#### [DATA EXCERPTS]
┏━━

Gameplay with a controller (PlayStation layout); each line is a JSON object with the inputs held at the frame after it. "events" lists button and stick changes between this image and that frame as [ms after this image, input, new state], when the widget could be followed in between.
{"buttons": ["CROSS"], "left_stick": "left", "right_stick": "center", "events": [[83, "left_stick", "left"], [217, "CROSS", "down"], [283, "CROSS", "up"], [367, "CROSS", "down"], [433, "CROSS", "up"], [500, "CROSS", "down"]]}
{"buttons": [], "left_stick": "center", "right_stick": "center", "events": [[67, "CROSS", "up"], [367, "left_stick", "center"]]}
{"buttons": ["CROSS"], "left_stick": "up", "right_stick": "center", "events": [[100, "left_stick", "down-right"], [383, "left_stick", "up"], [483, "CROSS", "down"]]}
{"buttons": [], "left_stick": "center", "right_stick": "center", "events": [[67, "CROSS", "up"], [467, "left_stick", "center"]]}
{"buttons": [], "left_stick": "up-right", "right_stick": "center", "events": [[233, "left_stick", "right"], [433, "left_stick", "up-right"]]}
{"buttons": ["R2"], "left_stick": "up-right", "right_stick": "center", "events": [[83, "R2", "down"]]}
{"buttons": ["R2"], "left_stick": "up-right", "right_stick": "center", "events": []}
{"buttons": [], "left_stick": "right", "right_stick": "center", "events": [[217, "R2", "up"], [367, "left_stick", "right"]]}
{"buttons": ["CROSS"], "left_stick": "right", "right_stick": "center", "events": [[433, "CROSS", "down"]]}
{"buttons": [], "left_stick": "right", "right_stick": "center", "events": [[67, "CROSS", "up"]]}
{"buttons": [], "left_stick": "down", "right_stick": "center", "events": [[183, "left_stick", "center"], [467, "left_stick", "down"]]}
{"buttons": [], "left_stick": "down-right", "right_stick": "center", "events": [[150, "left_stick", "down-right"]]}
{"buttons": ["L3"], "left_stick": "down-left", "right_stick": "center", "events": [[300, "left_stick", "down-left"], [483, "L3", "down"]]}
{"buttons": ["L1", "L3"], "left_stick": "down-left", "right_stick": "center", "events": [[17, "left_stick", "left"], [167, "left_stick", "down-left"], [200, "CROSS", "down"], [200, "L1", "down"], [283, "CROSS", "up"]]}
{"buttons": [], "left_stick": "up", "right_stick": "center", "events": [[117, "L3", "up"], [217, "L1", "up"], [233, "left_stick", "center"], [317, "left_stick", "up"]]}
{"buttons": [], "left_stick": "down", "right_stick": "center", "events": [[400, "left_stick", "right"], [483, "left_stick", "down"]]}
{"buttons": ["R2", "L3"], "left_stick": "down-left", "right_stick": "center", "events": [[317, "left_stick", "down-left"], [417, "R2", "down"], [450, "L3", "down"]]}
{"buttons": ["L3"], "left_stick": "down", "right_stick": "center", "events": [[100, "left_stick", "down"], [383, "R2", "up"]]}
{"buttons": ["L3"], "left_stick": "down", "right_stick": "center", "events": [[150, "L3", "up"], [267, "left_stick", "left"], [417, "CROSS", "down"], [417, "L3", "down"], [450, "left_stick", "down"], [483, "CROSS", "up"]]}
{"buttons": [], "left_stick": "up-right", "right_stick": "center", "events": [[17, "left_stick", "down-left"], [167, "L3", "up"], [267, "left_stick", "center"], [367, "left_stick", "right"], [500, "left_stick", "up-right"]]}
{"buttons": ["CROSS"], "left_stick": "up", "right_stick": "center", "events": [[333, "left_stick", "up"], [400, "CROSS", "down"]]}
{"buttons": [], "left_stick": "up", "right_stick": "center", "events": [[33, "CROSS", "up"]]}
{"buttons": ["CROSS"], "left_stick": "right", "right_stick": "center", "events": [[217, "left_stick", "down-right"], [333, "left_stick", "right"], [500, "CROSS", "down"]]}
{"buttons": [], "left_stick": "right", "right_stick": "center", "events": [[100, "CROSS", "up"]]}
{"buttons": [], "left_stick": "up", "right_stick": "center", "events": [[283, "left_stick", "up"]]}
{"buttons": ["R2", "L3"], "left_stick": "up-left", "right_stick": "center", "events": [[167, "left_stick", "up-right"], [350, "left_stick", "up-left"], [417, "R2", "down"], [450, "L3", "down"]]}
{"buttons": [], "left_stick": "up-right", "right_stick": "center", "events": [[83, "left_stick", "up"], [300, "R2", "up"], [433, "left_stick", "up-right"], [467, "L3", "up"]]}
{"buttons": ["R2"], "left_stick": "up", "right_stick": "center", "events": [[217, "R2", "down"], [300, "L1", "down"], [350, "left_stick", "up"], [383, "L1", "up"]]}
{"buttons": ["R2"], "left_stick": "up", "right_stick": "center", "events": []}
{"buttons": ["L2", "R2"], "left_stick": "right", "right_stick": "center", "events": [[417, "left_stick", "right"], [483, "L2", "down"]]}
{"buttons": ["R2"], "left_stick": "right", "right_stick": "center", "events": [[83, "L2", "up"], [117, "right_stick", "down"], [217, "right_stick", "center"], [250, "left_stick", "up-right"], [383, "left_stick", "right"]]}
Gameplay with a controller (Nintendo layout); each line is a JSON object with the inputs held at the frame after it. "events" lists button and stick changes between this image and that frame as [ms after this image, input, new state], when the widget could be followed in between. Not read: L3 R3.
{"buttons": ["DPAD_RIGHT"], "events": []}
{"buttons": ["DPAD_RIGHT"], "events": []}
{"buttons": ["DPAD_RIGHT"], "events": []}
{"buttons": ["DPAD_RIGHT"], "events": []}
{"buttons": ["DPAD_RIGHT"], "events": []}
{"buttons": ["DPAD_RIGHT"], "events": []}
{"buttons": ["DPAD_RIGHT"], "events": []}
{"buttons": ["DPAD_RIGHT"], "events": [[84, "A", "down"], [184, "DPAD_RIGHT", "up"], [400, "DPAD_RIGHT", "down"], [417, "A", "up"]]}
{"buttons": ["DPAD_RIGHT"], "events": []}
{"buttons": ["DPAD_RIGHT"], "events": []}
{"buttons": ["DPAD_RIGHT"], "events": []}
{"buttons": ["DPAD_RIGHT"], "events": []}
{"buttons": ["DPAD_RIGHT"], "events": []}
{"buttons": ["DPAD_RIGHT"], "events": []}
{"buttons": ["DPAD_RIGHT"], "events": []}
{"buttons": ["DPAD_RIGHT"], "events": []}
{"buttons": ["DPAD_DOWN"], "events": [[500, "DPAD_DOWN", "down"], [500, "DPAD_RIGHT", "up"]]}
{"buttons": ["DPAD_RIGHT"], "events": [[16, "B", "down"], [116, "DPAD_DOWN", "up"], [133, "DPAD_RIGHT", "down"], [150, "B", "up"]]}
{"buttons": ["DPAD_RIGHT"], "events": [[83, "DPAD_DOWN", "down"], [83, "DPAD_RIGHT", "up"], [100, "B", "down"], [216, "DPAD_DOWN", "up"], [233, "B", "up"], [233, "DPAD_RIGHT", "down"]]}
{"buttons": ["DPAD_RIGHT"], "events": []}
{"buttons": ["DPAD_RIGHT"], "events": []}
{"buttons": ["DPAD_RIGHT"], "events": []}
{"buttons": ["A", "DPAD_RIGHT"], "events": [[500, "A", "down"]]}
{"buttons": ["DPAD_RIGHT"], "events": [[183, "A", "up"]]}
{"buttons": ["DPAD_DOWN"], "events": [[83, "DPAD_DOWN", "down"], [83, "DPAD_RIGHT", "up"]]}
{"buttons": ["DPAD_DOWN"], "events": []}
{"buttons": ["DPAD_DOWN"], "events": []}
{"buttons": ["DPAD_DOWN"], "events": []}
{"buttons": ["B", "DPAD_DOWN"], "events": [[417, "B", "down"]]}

┗━━

In the data above, find each line that uses the string "image". Copy it.

Gameplay with a controller (PlayStation layout); each line is a JSON object with the inputs held at the frame after it. "events" lists button and stick changes between this image and that frame as [ms after this image, input, new state], when the widget could be followed in between.
Gameplay with a controller (Nintendo layout); each line is a JSON object with the inputs held at the frame after it. "events" lists button and stick changes between this image and that frame as [ms after this image, input, new state], when the widget could be followed in between. Not read: L3 R3.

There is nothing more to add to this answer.